--- DATA SHOWN ---

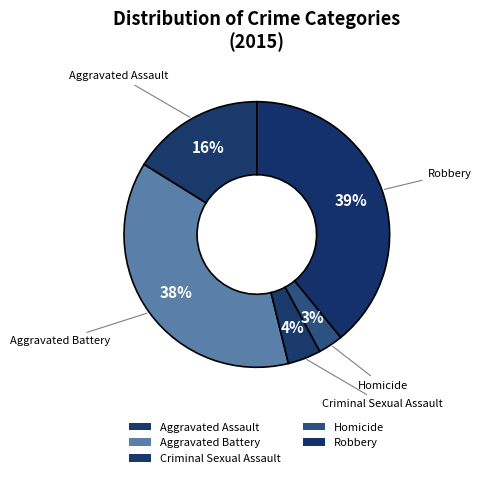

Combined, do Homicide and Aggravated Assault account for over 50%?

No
--
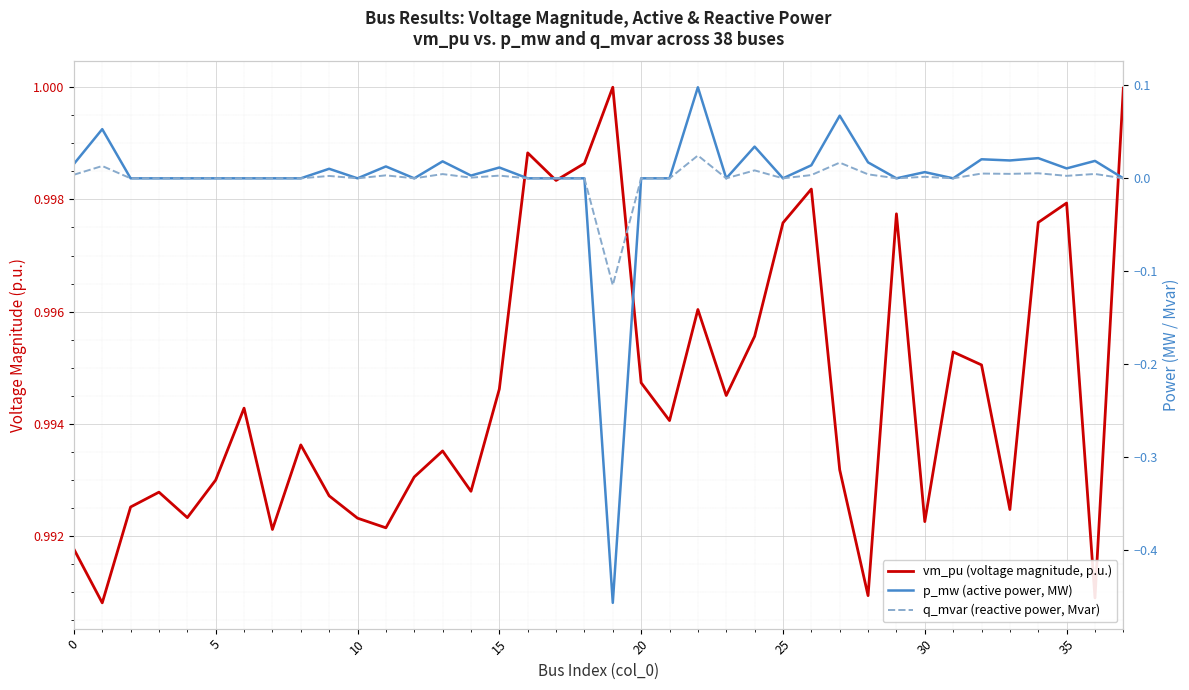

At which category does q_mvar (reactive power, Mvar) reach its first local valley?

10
==
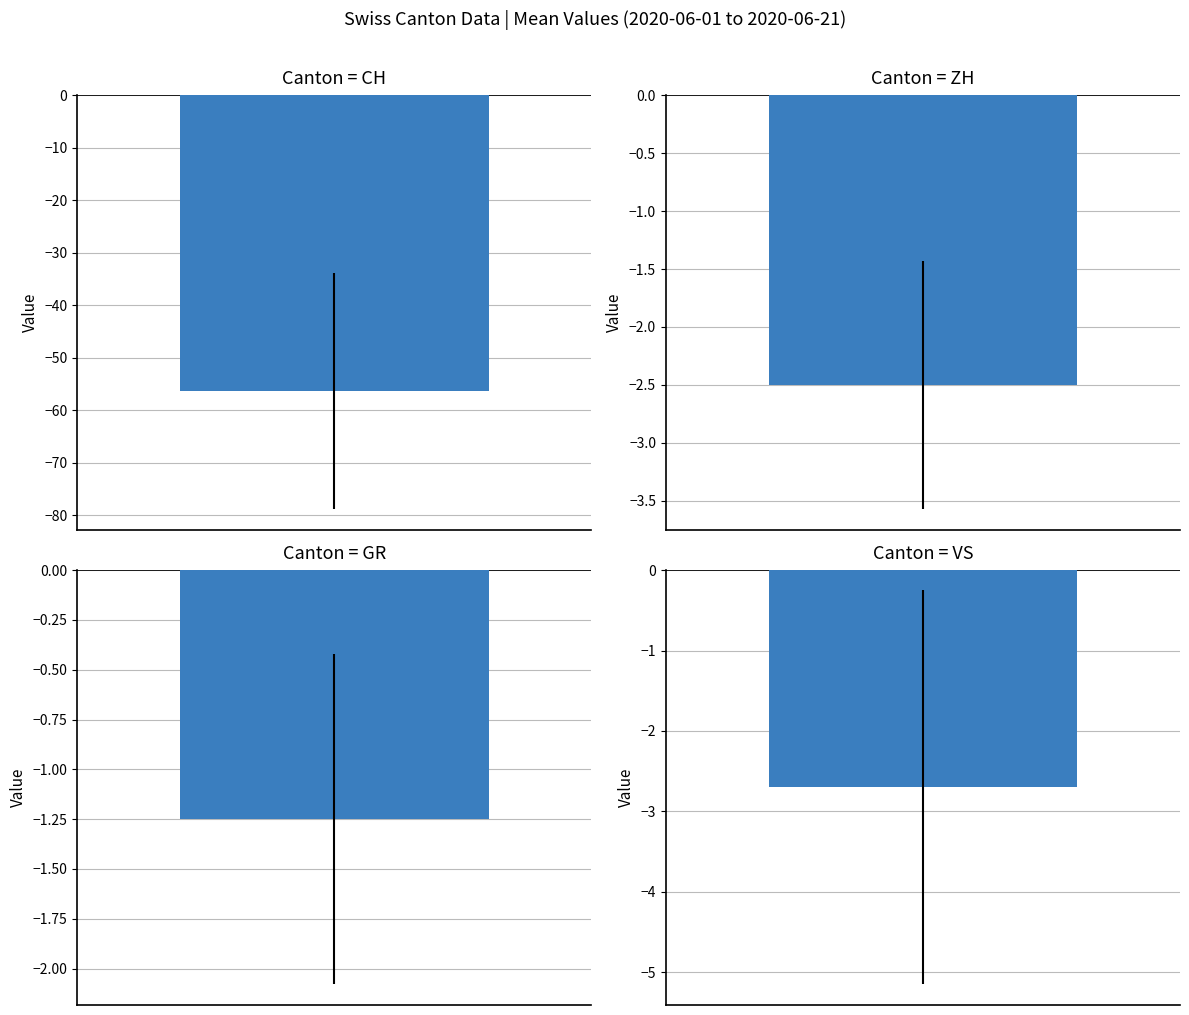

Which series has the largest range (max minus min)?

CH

--- EXERCISE INSTRUCTIONS ---
Tally the lines of the records above that contain the string "series", treating uppercase and lowercase letters as distinct, and state only the resulting number.

--- WRITTEN ANSWER ---
1